Biden to protect 16 million acres in Alaska as oil project decision nears thumbnail
The Biden administration is moving to protect some 16 million acres of land and water in Alaska from future oil and gas drilling, according to plans the Interior Department announced Sunday.

The big picture: President Biden’s conservation drive comes as climate activists, environmentalists and other groups express concern that his administration will soon approve the ConocoPhillips Willow oil project, a large-scale facility to be located on the North Slope of a swath of land known as the National Petroleum Reserve in Alaska (NPR-A).

  • An announcement on this could come as soon as Monday.

Context: President Biden has pledged to move away from fossil fuels. But the Willow project that initially got the go-ahead during the Trump administration has the backing of officials including Sen.
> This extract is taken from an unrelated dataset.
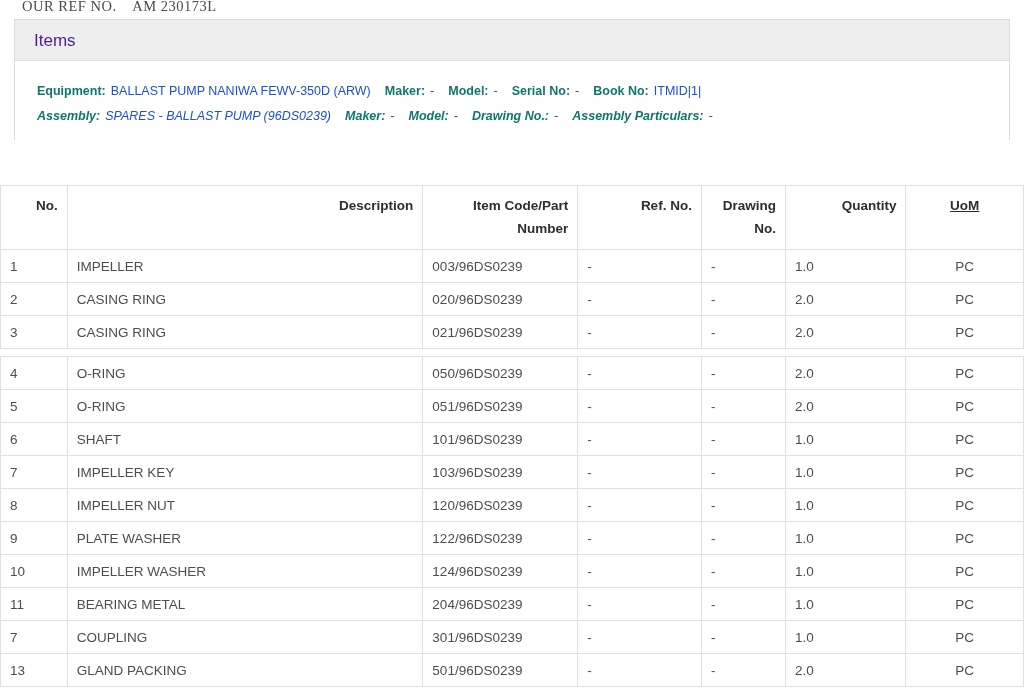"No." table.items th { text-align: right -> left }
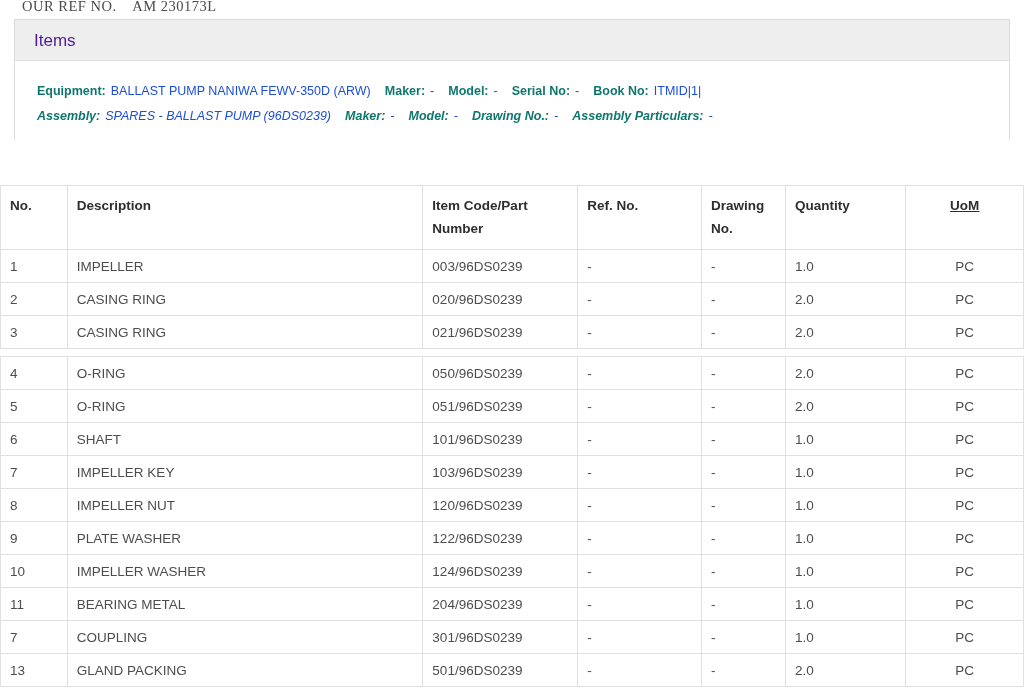"1.0" td.num { text-align: left -> center }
Lisa Murkowski (R-Alaska), some Alaska Native leaders and unions.

Details: Biden is prohibiting future oil and gas leasing in the entire U.S. Arctic Ocean, per an Interior Department statement.

  • The department is writing a new proposed rule to protect over 13 million acres in the NPR-A, which its statement noted was populated by grizzly and polar bears, caribou and hundreds of thousands of migratory birds.

What they’re saying: The Interior Department said Biden’s withdrawal of some 2.8 million acres of the Beaufort Sea in the Arctic Ocean nearshore in the NPR-A as indefinitely off limits for future oil and gas leasing “ensures this important habitat for whales, seals, polar bears, as well as for subsistence purposes, will be protected in perpetuity from extractive development.”

  • The department said the new rule will, in addition to protecting wildlife, safeguard subsistence uses in the NPR-A, “responding to Alaska Native communities who have relied on the land, water, and wildlife to support their way of life for thousands of years.”

Thought bubble: The Arctic Ocean protections, while sweeping in area, don’t cover a region of near-term drilling interest by oil and gas companies. Past attempts to drill there were thwarted in part by the region’s harsh environmental conditions.

  • The move to more permanently protect swaths of the National Petroleum Reserve-Alaska, including the area around Teshekpuk Lake, is potentially more significant as far as land conservation and species protection goes.

The bottom line: In general, these moves are seen as being timed to try to minimize some of the blowback that may result from the administration’s expected approval of ConocoPhillips’ big Willow oil project.